From our Ukrainian friends who are coming to our parish church, we hear sometimes very encouraging stories that they reached the Netherlands with the help of Russian volunteers in Russia. One young guy told me that he stayed for a couple of days in the theatre in Mariupol, which was eventually bombed. He left it a couple of days before that happened. He wanted to go to Western Europe and chose to use the road through the Donbas-region and Russia. He was checked several times at the border of the Donbas-region and Russia proper, but passed it easily. Once he was in Russia, he met Russian volunteers who gave him food, cloths, a ticket to Moscow and the Moscow address of the International Red Cross. There, other volunteers gave him a ticket to St. Petersburg. In St. Petersburg they accompanied him to a minibus, which took him to the border of Estonia. At this frontier there were no problems, and from Estonia he easily travelled to the Netherlands. It is quite possible that the Russian authorities allow Russian volunteers to help Ukrainian refugees, as there is no official war between Russia and the Ukraine, but just this terrible “military operation”.
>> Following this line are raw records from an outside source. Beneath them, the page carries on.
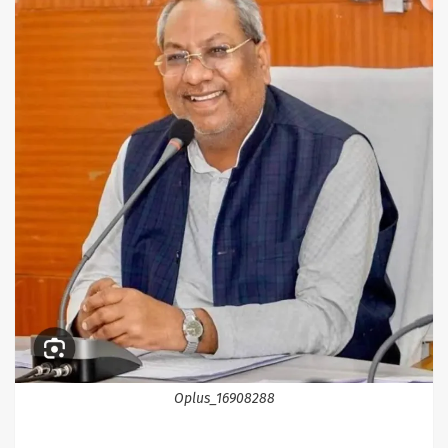
Oplus_16908288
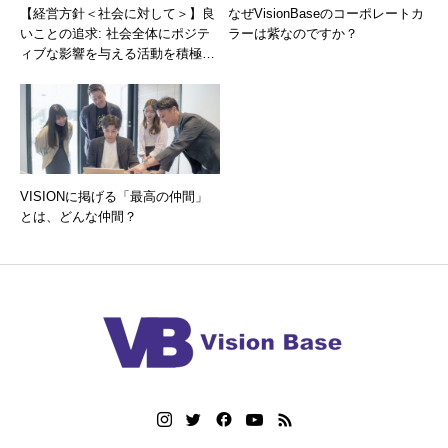
【経営方針＜社会に対して＞】良
なぜVisionBaseのコーポレートカ
いことの追求: 社会全体にポジテ
ラーは紫なのですか？
ィブな影響を与える活動を積極的
に推進し、社会に貢献します。
VISIONに掲げる「最高の仲間」
とは、どんな仲間？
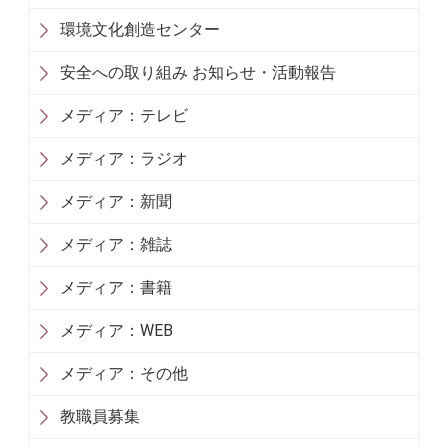
環境文化創造センター
安全への取り組み お知らせ・活動報告
メディア：テレビ
メディア：ラジオ
メディア：新聞
メディア：雑誌
メディア：書籍
メディア：WEB
メディア：その他
教職員募集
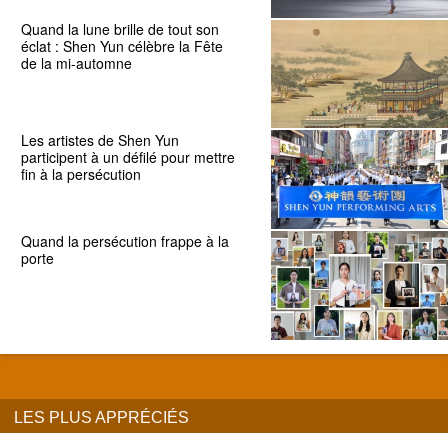
Quand la lune brille de tout son
éclat : Shen Yun célèbre la Fête
de la mi-automne
Les artistes de Shen Yun
participent à un défilé pour mettre
fin à la persécution
Quand la persécution frappe à la
porte
LES PLUS APPRÉCIÉS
By celebrating the Divine Liturgy together, with Russians and Ukrainians, we confess that we are one in Christ, in spite of the fact that an aggressive regime is waging war against innocent and vulnerable people. We are Christians and have respect both for the Russian and the Ukrainian culture, and do not accept any discrimination by anybody or by any government. Further, we are hoping that this war will somehow come to an end. Then, Patriarch Kyrill will have to explain his behaviour over the past period. How could he support the aggressive policy of the Russian Federation and refuse to interfere in this his war, in which his fellow bishops in the Ukraine, with whom he has been standing at the altar, with whom he used to eat and drink, the further clergy and all the people over there, Orthodox or not, severely suffered of the atrocities of this fratricidal war.
Archpriest Theodore van der Voort is the rector of the Parish of the Apostles Peter and Paul in Deventer (The Netherlands), Dean for the Benelux Countries for the Archdiocese of Orthodox Parishes of Russian Tradition in Western Europe and Member of the Council of this Archdiocese.